Hace diecinueve años, durante la gobernación del actor Arnold Schwarzenegger, él y la Legislatura crearon un programa que, en teoría, reduciría las emisiones de dióxido de carbono y otros gases de California que se cree afectan el clima del planeta.
El plan, denominado límite y comercio, permite a la Junta de Recursos del Aire de California realizar subastas trimestrales de derechos de emisión que las refinerías, los generadores de energía eléctrica y otras instalaciones industriales compran para compensar sus emisiones. En realidad, se trata de una alternativa a la reducción de emisiones o a la financiación de otros proyectos para reducirlas.
Una vez adquiridos, los derechos de emisión se pueden vender y canjear nuevamente. A medida que los precios de las subastas aumenten con el tiempo, los derechos de emisión, en teoría, se verán motivados a disminuir
Los ingresos por subastas han seguido creciendo y hoy Gestionar unos 5.000 millones de dólares al añoEso es lo que gasta el Estado en proyectos relacionados con el clima, se jactan los funcionarios.
“Los ingresos del programa han financiado casi $33 mil millones en inversiones en todo el estado y han reducido la contaminación de carbono equivalente a sacar de las carreteras 1,3 millones de vehículos propulsados por gasolina”, dijo el gobernador Gavin Newsom. Anuncio de presupuesto propuesto para 2025-26.
El programa expirará en 2030, y Newsom quería que la Legislatura lo extendiera hasta 2045, fecha en la que se supone que California alcanzará la neutralidad en emisiones de carbono. Los legisladores se opusieron a una simple extensión Y, en cambio, insistió en hacer algunos cambios que ajustarían el número de derechos de emisión y darían a los legisladores más autoridad sobre el gasto fiscal.
El programa ha recibido un nuevo nombre, cap-and-invest, lo que implica que, a medida que los ingresos de las subastas alcanzan niveles multimillonarios, el foco principal de los políticos ha pasado de cómo se gasta el dinero a reducir las emisiones.

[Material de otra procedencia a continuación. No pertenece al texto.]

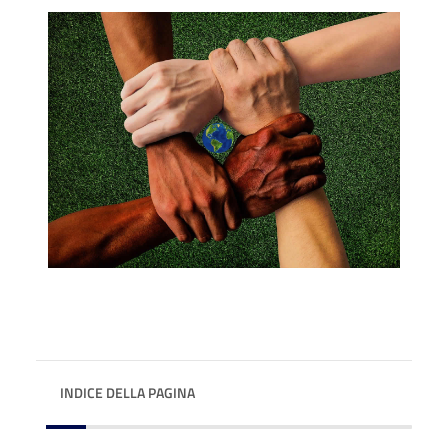
INDICE DELLA PAGINA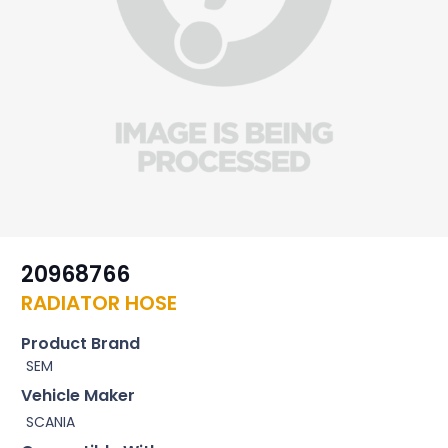
20968766
RADIATOR HOSE
Product Brand
SEM
Vehicle Maker
SCANIA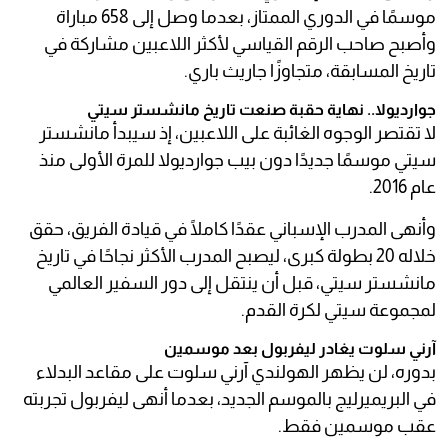
موسمًا في الدوري الممتاز، بعدما وصل إلى 658 مباراة
وأصبح صاحب الرقم القياسي لأكثر اللاعبين مشاركة في
تاريخ المسابقة، متجاوزًا جاريث باري.
جوارديولا.. نهاية حقبة صنعت تاريخ مانشستر سيتي
لا تقتصر الوجوه الغائبة على اللاعبين، إذ سيبدأ مانشستر
سيتي موسمًا جديدًا دون بيب جوارديولا للمرة الأولى منذ
عام 2016.
وأنهى المدرب الإسباني عقدًا كاملًا في قيادة الفريق، حقق
خلاله 20 بطولة كبرى، ليصبح المدرب الأكثر نجاحًا في تاريخ
مانشستر سيتي، قبل أن ينتقل إلى دور السفير العالمي
لمجموعة سيتي لكرة القدم.
آرني سلوت يغادر ليفربول بعد موسمين
بدوره، لن يظهر الهولندي آرني سلوت على مقاعد البدلاء
في البريميرليج بالموسم الجديد، بعدما أنهى ليفربول تجربته
عقب موسمين فقط.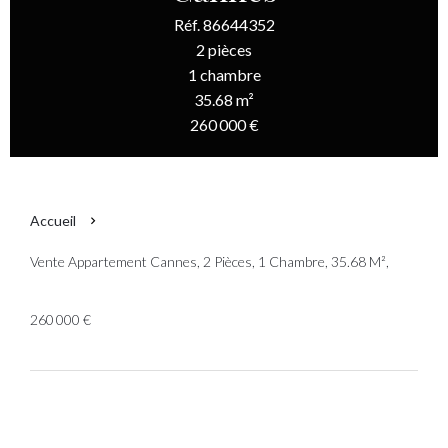
Réf. 86644352
2 pièces
1 chambre
35.68 m²
260 000 €
Accueil
Vente Appartement Cannes, 2 Pièces, 1 Chambre, 35.68 M²,
260 000 €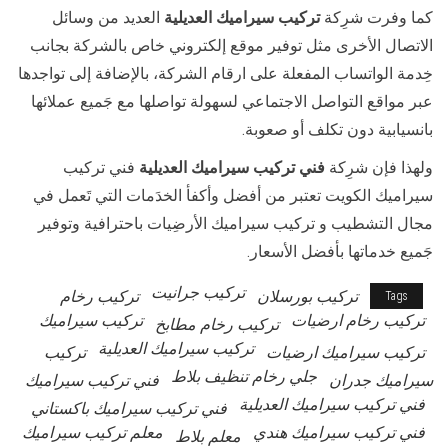
كما وفرت شرِكة
تركيب سيراميك العديلية
العديد من وسائل
الاتصال الأخرى مثل توفير موقع إلكتروني خاص بالشركة بجانب
خِدمة الواتساب المفعلة على ارقام الشركة، بالإضافة إلى تواجدها
عبر مواقع التواصل الاجتماعي لسهولة تواصلها مع جَميع عملائها
بانسيابية دون تكلف أو صعوبة.
ولهذا فإن شرِكة
فني تركيب سيراميك العديلية
فني تركيب
سيراميك الكويت تعتبر من أفضل وأكفأ الخدَمات التي تَعمل في
مجال التشطيب و تركيب سيراميك الأرضِيات باحترافية وتوفير
جَميع خدماتها بأفضل الأسعار.
تركيب جرانيت
تركيب بورسلان
تركيب رخام
Tags
تركيب رخام ارضيات
تركيب سيراميك
تركيب رخام مطابخ
تركيب سيراميك العديلية
تركيب سيراميك ارضيات
تركيب
جلي رخام تنظيف بلاط
سيراميك جدران
فني تركيب سيراميك
فني تركيب سيراميك العديلية
فني تركيب سيراميك باكستاني
فني تركيب سيراميك هندي
معلم تركيب سيراميك
معلم بلاط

como un Nuevo informe sobre revisiones de la Oficina del Analista Legislativo Como señala, los fondos de capitalización e inversión “pueden considerarse similares a los ingresos fiscales y pueden estar legalmente disponibles para gastar con cualquier fin”. En otras palabras, aunque el programa esté etiquetado como financiamiento para programas de reducción de emisiones, sus miles de millones en ingresos pueden gastarse en cualquier cosa que los gobernadores y legisladores decidan financiar.
del estado El desastroso proyecto del tren bala Se recibe una cuarta parte de los ingresos de la subasta, alrededor de mil millones de dólares al año. Pero la nueva versión garantizaría mil millones de dólares al año para mantenerlo vivo –apenas– mientras los funcionarios estatales intentan ahuyentar los miles de millones de dólares adicionales necesarios para hacer que el tren bala sea una realidad.
Si bien sus partidarios consideran que el tren bala tendría un gran impacto en las emisiones al reducir el tráfico de automóviles, las propias estimaciones de la Autoridad del Tren de Alta Velocidad indican que, si se implementara plenamente, reduciría las emisiones de los automóviles en un 1%. Mientras tanto, la construcción en realidad aumenta las emisiones.
Bajo la dirección de Newsom, el programa revisado también canalizaría $1,250 millones para ayudar en la extinción de incendios forestales, aliviando la presión sobre el presupuesto deficitario del estado.
En cambio, los legisladores reservaron otros mil millones de dólares como gasto “discrecional”, lo que significa que pueden gastarse en lo que quieran los líderes legislativos.
Estas tres cosas tienen el menor impacto en las emisiones de gases de efecto invernadero y costarán más dinero.
Si bien la Oficina del Analista Legislativo describía los ingresos de las subastas como “similares a los ingresos fiscales”, puso por escrito algo que ha estado claro durante años: que los límites máximos y el comercio son un impuesto de puerta trasera para los consumidores, ya que los compradores industriales incorporan el dinero de las subastas al precio de lo que producen.
Un ejemplo obvio es la gasolina. Es ampliamente reconocido que los precios de la gasolina en California, los más altos del país, incluyen aproximadamente El sistema de límites máximos y comercio cuesta 30 centavos el galón gastado por las refinerías. Además, ese golpe anual de 4.000 millones de dólares a los automovilistas no se gasta en mejoras de carreteras, sino en algo que a los políticos les gusta.
Dan Walters es columnista de CalmMatter.